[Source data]
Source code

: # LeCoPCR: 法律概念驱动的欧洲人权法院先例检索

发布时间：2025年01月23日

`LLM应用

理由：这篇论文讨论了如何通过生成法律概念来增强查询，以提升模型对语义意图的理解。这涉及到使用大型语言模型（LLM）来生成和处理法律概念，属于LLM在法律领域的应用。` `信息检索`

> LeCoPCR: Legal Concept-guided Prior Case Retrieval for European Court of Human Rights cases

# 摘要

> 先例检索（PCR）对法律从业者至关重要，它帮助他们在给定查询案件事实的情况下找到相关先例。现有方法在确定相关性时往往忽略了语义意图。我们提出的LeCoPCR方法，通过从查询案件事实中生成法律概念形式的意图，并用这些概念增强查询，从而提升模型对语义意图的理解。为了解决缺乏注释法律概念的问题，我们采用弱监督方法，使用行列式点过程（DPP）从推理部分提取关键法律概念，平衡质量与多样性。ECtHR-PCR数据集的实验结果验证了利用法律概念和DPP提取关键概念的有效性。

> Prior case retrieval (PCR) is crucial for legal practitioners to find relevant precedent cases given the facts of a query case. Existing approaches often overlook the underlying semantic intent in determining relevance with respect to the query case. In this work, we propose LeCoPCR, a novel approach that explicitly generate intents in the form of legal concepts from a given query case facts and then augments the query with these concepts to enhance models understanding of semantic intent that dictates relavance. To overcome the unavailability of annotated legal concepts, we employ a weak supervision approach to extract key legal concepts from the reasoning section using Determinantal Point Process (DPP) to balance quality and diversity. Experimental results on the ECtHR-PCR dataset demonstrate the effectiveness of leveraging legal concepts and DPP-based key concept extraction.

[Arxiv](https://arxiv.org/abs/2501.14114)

**Problem details**
How many lines of the data above contain the string "cases"? Reply with the number alone.

**Your response**
2